WORK INSTRUCTIONS
Across the lines of the records below, how many have the string "circle" in them? Answer with the number alone.

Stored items

• • • • •

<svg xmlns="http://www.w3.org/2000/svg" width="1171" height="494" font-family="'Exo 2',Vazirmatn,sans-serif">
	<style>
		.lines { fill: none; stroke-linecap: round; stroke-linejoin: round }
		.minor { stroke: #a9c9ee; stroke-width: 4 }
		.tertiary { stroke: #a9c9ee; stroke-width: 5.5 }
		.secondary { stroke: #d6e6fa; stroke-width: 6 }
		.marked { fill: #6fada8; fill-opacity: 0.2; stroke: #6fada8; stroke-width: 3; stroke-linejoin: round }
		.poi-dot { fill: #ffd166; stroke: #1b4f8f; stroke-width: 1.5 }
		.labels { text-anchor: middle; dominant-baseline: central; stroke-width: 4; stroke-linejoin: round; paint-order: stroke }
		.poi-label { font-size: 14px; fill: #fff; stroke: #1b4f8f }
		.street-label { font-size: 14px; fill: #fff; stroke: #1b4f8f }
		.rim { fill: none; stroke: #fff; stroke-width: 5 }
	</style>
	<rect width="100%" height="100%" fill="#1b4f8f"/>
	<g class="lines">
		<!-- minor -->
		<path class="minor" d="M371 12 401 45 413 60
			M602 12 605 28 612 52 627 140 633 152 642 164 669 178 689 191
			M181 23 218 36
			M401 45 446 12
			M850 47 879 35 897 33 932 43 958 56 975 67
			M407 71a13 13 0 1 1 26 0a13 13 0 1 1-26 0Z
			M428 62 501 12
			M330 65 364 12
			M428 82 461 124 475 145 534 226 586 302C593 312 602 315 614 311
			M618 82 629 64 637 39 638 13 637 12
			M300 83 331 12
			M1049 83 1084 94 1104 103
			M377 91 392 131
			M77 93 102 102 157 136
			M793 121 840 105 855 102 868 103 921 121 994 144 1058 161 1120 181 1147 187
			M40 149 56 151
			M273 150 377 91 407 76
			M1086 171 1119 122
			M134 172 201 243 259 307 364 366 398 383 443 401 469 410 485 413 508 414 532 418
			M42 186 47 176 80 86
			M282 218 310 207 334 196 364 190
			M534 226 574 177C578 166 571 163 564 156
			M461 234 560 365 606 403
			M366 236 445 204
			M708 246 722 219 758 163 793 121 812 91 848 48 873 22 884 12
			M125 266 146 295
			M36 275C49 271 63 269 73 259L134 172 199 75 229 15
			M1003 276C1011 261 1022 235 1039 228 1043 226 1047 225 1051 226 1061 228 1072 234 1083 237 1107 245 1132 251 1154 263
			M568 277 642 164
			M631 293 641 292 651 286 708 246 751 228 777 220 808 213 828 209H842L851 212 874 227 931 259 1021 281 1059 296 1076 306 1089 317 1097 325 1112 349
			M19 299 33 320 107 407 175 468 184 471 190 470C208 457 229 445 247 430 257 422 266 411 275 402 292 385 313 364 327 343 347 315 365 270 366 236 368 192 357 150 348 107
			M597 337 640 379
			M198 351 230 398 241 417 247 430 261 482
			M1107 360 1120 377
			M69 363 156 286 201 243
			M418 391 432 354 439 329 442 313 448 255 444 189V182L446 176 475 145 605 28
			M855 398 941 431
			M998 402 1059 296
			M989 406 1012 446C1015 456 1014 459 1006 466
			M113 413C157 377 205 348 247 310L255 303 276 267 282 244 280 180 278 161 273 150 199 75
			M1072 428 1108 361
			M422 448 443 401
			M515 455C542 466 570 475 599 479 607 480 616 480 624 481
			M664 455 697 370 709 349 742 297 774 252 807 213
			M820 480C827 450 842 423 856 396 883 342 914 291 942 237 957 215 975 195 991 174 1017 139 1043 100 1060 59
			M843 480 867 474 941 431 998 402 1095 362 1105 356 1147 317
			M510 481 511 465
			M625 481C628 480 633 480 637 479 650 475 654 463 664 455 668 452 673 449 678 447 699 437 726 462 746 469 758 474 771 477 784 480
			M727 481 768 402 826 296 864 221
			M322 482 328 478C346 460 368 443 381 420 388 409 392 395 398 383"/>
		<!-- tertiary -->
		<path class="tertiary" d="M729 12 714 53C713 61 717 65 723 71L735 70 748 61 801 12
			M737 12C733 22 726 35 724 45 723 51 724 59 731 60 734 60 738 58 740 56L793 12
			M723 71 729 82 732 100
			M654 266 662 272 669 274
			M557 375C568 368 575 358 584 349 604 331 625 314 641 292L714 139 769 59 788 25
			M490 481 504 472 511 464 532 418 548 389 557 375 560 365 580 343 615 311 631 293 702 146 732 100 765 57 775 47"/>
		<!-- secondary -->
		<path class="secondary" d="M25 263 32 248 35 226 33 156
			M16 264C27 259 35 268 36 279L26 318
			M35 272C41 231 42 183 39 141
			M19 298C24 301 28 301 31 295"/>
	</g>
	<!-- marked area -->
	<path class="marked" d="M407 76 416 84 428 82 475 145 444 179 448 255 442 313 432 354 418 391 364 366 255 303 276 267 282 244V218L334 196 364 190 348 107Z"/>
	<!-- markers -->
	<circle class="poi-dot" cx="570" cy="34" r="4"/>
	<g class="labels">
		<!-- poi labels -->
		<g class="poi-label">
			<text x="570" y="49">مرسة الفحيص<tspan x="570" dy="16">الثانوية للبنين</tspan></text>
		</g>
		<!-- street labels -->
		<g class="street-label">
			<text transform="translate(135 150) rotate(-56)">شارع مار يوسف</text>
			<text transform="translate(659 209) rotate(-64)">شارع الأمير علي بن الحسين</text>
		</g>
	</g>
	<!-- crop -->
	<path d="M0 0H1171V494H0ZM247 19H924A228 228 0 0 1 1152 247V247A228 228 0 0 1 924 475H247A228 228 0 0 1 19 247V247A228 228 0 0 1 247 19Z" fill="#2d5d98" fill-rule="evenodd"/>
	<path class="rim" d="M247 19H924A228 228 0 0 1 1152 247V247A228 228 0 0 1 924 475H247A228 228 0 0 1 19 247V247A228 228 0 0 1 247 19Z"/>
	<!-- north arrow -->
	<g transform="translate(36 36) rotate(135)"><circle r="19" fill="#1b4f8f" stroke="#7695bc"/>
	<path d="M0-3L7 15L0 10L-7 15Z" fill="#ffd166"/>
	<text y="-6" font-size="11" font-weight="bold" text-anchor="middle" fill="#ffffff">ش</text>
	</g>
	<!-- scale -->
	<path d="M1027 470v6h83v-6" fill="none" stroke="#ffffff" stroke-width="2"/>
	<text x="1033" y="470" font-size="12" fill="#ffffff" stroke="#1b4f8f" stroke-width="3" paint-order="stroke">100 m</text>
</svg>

• • • • •

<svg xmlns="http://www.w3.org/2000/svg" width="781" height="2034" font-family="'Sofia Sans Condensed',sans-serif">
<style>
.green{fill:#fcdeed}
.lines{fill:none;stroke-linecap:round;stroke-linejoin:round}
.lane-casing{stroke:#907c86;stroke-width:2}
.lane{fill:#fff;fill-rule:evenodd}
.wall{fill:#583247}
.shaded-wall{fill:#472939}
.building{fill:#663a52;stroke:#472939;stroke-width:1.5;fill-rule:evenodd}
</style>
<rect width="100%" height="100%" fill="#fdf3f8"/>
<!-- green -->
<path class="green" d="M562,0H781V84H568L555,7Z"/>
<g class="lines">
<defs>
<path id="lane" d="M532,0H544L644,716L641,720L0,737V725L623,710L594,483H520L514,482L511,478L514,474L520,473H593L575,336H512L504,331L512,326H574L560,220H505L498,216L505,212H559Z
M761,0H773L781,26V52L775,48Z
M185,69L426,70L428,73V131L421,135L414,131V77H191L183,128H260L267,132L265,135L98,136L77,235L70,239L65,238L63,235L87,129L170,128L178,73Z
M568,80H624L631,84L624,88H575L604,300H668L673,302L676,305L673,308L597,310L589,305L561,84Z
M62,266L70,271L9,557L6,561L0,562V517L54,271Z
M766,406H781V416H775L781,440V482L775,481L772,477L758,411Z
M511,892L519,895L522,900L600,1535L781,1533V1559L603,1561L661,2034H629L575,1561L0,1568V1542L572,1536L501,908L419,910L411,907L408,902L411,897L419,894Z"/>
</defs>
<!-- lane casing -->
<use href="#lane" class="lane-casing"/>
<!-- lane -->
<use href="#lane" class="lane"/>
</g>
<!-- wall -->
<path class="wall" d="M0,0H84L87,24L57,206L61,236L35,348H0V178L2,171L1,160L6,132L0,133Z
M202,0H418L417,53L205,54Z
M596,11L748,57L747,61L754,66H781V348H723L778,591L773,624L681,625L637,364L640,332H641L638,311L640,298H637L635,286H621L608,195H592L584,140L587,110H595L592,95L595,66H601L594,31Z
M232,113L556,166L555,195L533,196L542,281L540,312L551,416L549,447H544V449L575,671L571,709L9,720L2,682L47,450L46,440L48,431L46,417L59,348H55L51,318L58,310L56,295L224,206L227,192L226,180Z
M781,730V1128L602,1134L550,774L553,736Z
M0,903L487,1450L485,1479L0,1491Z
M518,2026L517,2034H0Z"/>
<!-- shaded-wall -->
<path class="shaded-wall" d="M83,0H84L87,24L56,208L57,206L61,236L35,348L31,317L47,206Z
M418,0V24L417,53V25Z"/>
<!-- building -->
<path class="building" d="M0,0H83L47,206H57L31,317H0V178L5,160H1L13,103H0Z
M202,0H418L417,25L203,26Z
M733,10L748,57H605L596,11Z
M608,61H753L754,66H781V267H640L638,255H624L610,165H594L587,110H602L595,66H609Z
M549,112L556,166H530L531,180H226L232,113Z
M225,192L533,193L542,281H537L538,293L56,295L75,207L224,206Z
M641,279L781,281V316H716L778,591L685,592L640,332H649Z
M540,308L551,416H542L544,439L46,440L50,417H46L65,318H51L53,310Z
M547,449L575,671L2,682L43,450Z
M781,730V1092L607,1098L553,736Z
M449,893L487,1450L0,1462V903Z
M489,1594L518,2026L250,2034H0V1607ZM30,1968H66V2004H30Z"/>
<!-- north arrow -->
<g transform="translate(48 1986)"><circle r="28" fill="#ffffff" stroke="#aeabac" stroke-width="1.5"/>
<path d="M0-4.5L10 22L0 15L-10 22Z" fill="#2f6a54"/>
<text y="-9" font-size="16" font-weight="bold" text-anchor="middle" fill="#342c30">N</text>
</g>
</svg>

• • • • •

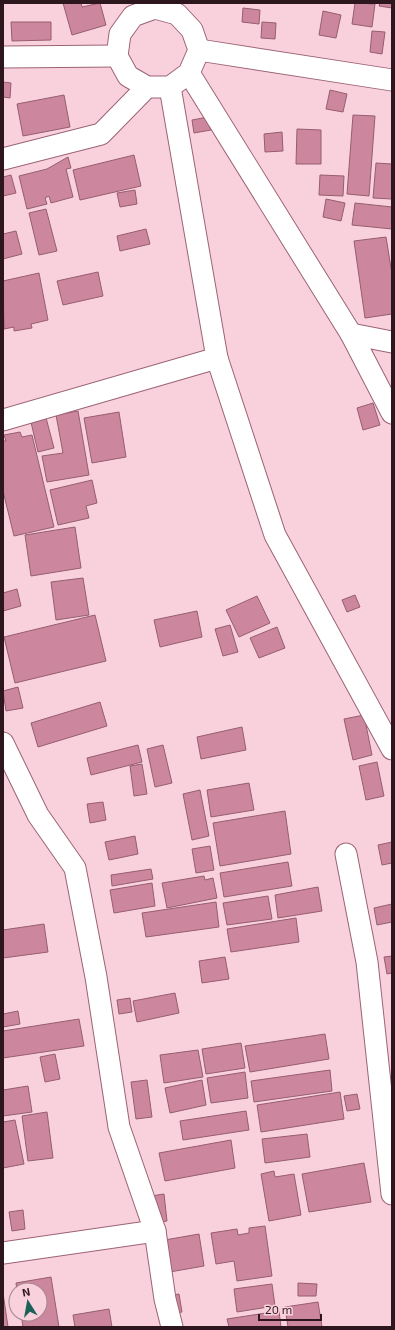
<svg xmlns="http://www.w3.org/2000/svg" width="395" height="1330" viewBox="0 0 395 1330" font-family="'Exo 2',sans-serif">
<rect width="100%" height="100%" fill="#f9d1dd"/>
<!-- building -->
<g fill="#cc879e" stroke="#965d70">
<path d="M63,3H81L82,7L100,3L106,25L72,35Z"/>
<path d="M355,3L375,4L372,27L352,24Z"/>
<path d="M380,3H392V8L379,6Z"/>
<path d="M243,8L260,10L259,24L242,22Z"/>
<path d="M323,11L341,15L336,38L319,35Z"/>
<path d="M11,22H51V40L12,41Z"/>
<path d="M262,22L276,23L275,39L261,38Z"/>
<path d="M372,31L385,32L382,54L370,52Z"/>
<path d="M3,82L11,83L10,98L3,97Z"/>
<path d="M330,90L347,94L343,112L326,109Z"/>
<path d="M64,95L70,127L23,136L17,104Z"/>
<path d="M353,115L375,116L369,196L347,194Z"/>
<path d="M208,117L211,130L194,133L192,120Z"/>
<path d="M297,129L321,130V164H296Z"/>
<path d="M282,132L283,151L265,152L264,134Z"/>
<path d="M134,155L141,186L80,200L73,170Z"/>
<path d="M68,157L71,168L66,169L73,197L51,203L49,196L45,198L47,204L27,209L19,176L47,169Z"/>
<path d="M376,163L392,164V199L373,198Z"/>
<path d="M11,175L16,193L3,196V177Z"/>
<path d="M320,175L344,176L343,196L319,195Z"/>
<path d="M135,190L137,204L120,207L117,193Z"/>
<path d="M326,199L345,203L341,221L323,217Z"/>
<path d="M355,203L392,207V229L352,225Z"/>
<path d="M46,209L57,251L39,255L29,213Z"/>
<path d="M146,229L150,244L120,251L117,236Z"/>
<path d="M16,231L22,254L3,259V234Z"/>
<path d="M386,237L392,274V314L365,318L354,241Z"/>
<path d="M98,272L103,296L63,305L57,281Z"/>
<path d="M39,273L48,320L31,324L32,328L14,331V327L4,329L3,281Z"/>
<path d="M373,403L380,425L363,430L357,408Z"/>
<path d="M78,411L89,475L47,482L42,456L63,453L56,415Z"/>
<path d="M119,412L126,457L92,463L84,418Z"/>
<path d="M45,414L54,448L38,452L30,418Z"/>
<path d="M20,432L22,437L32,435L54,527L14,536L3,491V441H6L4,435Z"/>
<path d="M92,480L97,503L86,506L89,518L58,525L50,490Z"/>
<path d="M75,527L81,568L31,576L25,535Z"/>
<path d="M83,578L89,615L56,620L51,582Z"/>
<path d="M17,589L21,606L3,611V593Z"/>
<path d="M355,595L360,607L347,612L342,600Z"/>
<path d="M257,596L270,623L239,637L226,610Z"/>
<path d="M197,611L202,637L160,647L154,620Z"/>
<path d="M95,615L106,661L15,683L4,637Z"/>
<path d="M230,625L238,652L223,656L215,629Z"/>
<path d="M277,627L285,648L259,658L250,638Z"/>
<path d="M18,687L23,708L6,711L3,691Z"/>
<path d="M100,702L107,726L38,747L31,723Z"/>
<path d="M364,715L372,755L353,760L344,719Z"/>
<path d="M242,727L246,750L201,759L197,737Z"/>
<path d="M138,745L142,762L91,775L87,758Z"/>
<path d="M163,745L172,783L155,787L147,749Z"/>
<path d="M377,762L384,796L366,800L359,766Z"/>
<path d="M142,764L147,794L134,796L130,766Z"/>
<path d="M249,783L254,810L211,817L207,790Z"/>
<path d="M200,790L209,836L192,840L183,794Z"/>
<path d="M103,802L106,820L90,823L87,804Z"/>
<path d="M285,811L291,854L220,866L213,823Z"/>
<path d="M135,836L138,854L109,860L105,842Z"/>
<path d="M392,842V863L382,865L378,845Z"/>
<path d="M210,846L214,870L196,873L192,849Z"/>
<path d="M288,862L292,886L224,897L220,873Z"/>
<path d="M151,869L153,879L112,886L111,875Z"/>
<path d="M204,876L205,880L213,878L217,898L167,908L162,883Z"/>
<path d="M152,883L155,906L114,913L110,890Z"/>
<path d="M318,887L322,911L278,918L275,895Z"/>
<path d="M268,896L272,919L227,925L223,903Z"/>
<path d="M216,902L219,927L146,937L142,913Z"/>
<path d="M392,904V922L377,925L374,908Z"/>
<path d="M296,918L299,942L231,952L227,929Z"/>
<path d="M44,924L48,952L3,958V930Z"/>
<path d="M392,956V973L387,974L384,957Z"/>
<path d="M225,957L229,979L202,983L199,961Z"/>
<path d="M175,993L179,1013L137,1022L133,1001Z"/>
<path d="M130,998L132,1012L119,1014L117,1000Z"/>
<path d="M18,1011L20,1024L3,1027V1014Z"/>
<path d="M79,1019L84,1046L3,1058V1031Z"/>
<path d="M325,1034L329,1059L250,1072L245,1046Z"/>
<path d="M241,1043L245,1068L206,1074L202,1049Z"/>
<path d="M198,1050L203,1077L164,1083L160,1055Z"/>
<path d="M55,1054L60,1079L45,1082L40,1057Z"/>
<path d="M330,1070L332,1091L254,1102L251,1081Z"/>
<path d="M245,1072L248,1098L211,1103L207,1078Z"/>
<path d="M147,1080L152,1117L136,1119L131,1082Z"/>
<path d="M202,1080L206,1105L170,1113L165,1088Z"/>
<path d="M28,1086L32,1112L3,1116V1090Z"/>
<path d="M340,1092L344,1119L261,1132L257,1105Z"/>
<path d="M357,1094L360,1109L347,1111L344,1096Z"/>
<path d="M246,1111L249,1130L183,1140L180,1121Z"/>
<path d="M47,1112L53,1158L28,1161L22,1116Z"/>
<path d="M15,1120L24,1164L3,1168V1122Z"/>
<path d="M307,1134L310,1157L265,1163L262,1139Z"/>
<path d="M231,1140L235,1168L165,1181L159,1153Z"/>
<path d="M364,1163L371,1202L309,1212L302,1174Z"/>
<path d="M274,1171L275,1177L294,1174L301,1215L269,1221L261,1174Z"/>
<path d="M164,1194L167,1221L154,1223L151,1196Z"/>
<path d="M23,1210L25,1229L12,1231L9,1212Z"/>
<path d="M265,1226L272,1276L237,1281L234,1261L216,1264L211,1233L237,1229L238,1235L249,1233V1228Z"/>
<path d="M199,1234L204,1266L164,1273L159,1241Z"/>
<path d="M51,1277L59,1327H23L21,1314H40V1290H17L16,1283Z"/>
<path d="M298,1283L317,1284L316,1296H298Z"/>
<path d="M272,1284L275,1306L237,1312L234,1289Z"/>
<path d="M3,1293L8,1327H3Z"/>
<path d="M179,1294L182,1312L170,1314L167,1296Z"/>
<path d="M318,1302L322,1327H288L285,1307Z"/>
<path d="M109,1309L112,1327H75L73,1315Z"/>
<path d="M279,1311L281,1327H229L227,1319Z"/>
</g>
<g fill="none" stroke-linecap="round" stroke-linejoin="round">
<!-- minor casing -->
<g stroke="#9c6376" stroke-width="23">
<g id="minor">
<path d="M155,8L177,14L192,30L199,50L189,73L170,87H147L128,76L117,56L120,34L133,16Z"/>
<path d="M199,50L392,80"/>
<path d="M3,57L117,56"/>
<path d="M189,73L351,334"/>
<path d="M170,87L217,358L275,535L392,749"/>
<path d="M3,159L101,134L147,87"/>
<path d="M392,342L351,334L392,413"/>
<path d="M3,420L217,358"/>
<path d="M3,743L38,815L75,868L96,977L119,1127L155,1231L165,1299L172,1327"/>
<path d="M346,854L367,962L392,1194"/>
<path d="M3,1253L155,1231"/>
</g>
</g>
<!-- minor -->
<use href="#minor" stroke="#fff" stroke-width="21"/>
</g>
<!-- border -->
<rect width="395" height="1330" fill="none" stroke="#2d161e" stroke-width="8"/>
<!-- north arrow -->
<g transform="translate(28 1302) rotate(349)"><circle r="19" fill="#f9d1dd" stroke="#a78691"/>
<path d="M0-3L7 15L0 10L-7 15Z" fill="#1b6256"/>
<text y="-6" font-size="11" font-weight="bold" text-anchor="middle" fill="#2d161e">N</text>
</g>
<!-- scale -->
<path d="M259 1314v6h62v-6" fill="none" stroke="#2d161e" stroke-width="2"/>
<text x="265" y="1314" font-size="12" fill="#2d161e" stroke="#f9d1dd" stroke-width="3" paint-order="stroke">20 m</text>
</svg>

• • • • •

RESULT
4